Ahmad Masalmeh, a media activist formerly based in Daraa, said fighters in the city had accepted an offer of amnesty from the government, and allowed back in the state institutions and symbols of Assad's rule.

Opposition fighters refusing to accept the deal will be exiled with their families to other rebel-held parts of the country.

According to several reports, senior Russian military delegation entered the rebel-held area of the city on Thursday and began negotiations with Free Syrian Army commanders over its handover to state rule, rebel officials and a witness said.

A rebel official said negotiations were proceeding smoothly, with the Russians so far abiding by the terms of the deal, under which rebels would hand over weapons, and fighters who do not wish to live under state rule would be evacuated.
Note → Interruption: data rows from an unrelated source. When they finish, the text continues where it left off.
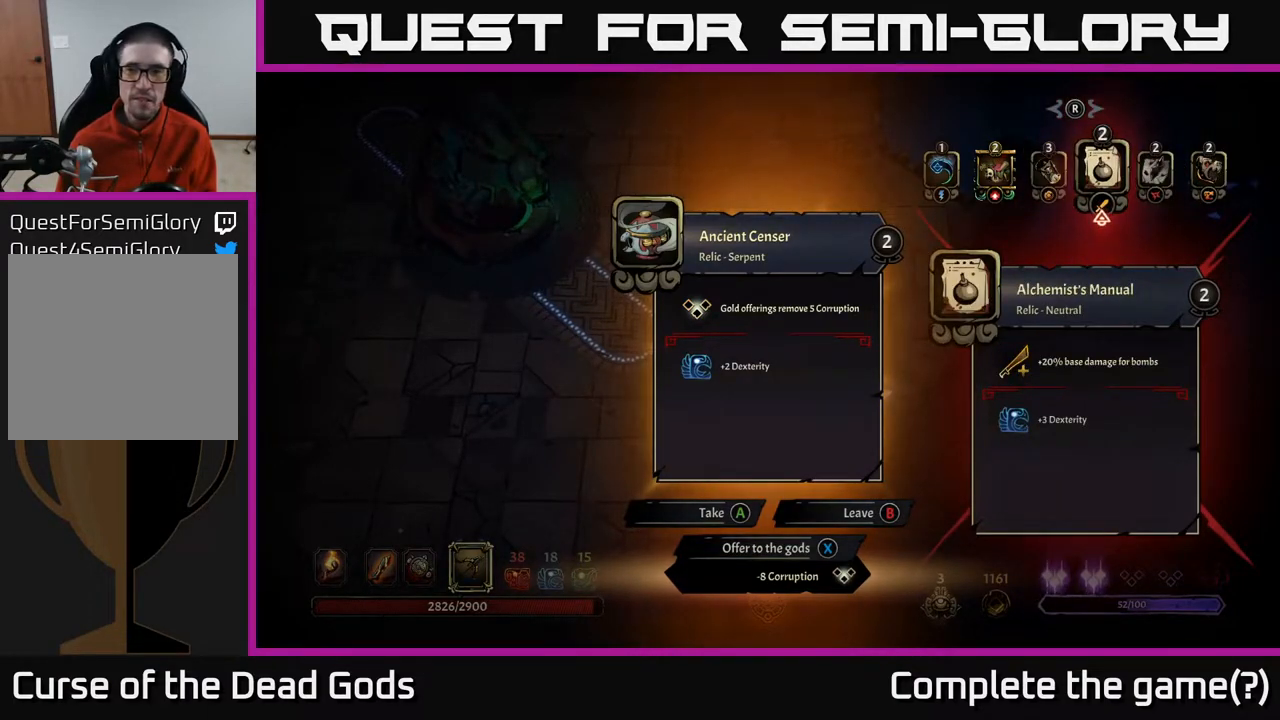
{"buttons": [], "left_stick": "center", "right_stick": "center", "events": []}
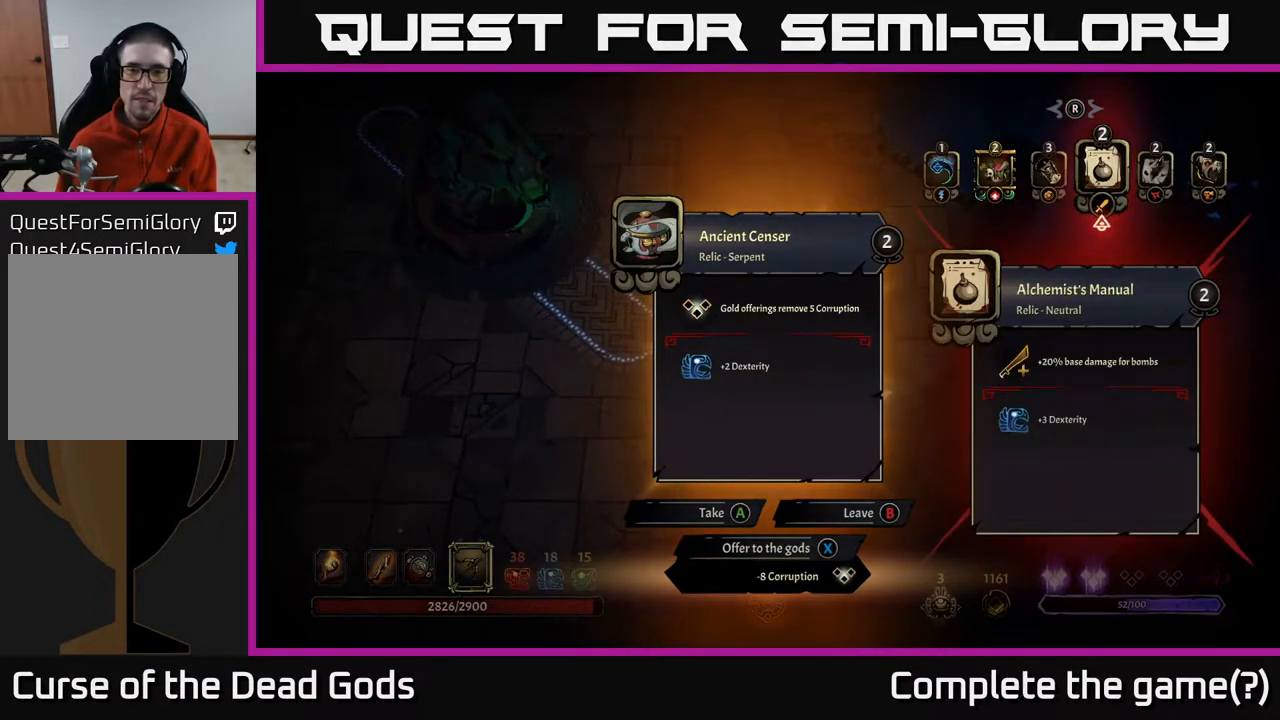
{"buttons": [], "left_stick": "center", "right_stick": "center", "events": []}
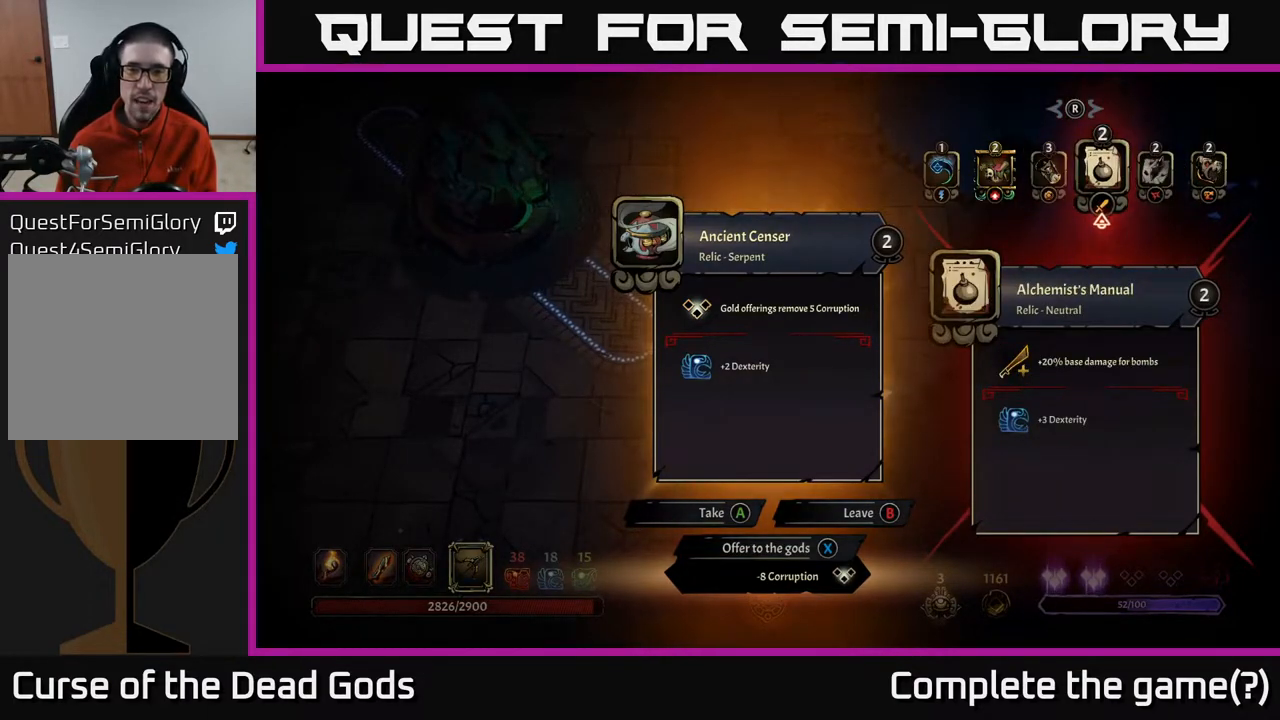
{"buttons": [], "left_stick": "center", "right_stick": "center", "events": [[117, "X", "down"], [183, "X", "up"]]}
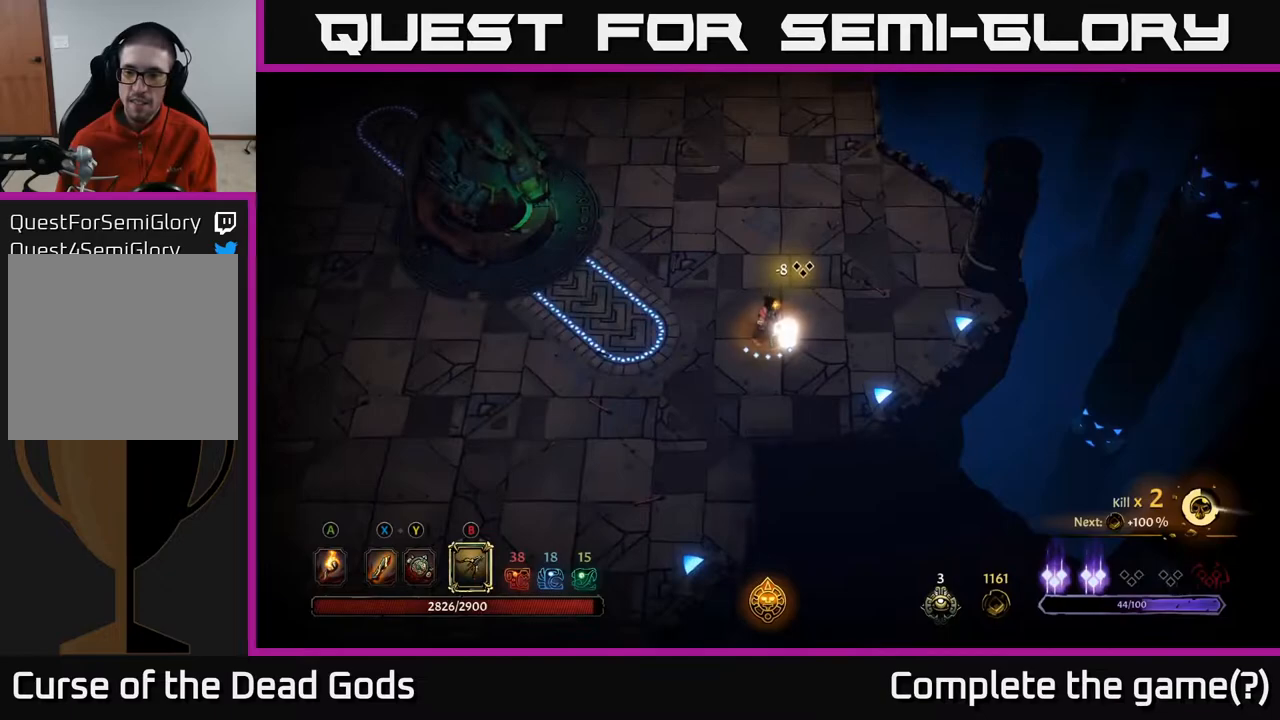
{"buttons": [], "left_stick": "left", "right_stick": "center", "events": [[100, "left_stick", "up-right"], [167, "left_stick", "right"], [417, "left_stick", "up"], [467, "left_stick", "left"]]}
"Everyone is committed to the agreements," said rebel official Abu Jihad, adding rebels had already begun since late Wednesday to hand over their heavy weapons.

One rebel official said fighters hoped the Russians would keep a pledge to maintain a permanent Russian military police presence to protect civilians and former rebels who remain.

The agreement follows a template imposed by the government and its Russian and Iranian backers that has forced hundreds of thousands of Syrians, including media activists, army defectors, and draft dodgers and their family members to give up their homes to lift the sieges against their cities.

Human rights monitors say the arrangements amount to a program of political and demographic engineering in Syria to secure Assad's rule.

The southern rebels were once armed as part of an aid program run by the U.S. Central Intelligence Agency and backed by Assad's regional foes including Saudi Arabia. The United States, which shut down the program last year, told the rebels not to expect its military aid as the southern offensive began.

Government forces launched an offensive to recapture southwest Syria and the areas neighboring Jordan and Israel on June 19. They surrounded Daraa's rebel-held quarters on Monday. Dozens have been killed in the campaign, including 162 civilians, according to Rami Abdurrahman, director of the Syrian Observatory for Human Rights — among them women and children.

The offensive has prompted the single biggest displacement of the war, uprooting over 300,000 people. Many are sheltering at the frontier with the Israeli Golan Heights. Both Israel, which is in a state of war with Syria, and Jordan have refused to let refugees in.

Ahmad al-Hariri, one of thousands sheltering near the Golan frontier, said he did not know where to go after the army took his village of Hrak in Daraa.

"I'm lost. ... Even if they want to expel or slaughter us, I don't want to hand myself over to the Syrian regime. You can't trust it," he said. "Under the warplanes ... I carried my kids and did not expect to arrive here."

U.N. Secretary General Antonio Guterres told reporters at a news conference that the world body had tried "to prevent a bloodbath" in the region.

Late last month, Guterres had called for an immediate end to military operations and a return to cease-fire arrangements agreed to by Russia, the United States and Jordan.

"I think that our action was useful in that regard," he said. "But again the objective must be and remains entirely for us a political solution."

Russian mediators are warning fighters and civilians against leaving Daraa for Idlib, the northwest Syrian province where over a million displaced Syrians are living in dire conditions and exposed to government airstrikes and the possibility of a future offensive.

"Idlib is a crematory," the activist said Russian mediators warned him.

Anti-Assad rebels still control a chunk of the northwest, and the northeast and a large chunk of the east are controlled by Kurdish-led militia.

The rebel-held northwest has previously been a refuge for rebels and civilians who fear a return of Assad's rule. But some fear areas there could be the next target.